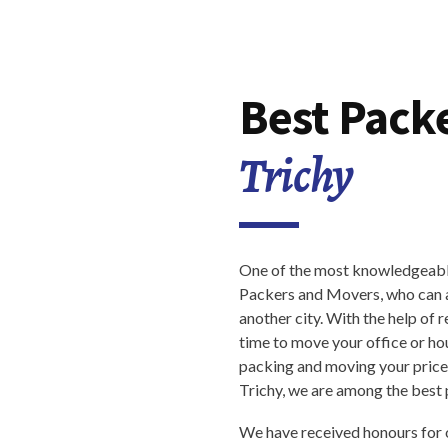
Best Pack
Trichy
One of the most knowledgeable
Packers and Movers, who can as
another city. With the help of r
time to move your office or ho
packing and moving your pricel
Trichy, we are among the best
We have received honours for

—————

:: JOB ::
Everything from the line with "Packers and Movers, who can as" to the last line of the entries above is to be retyped exactly. Include both ends.

:: ANSWER TO THE EXERCISE ::
Packers and Movers, who can as
another city. With the help of r
time to move your office or ho
packing and moving your pricel
Trichy, we are among the best
We have received honours for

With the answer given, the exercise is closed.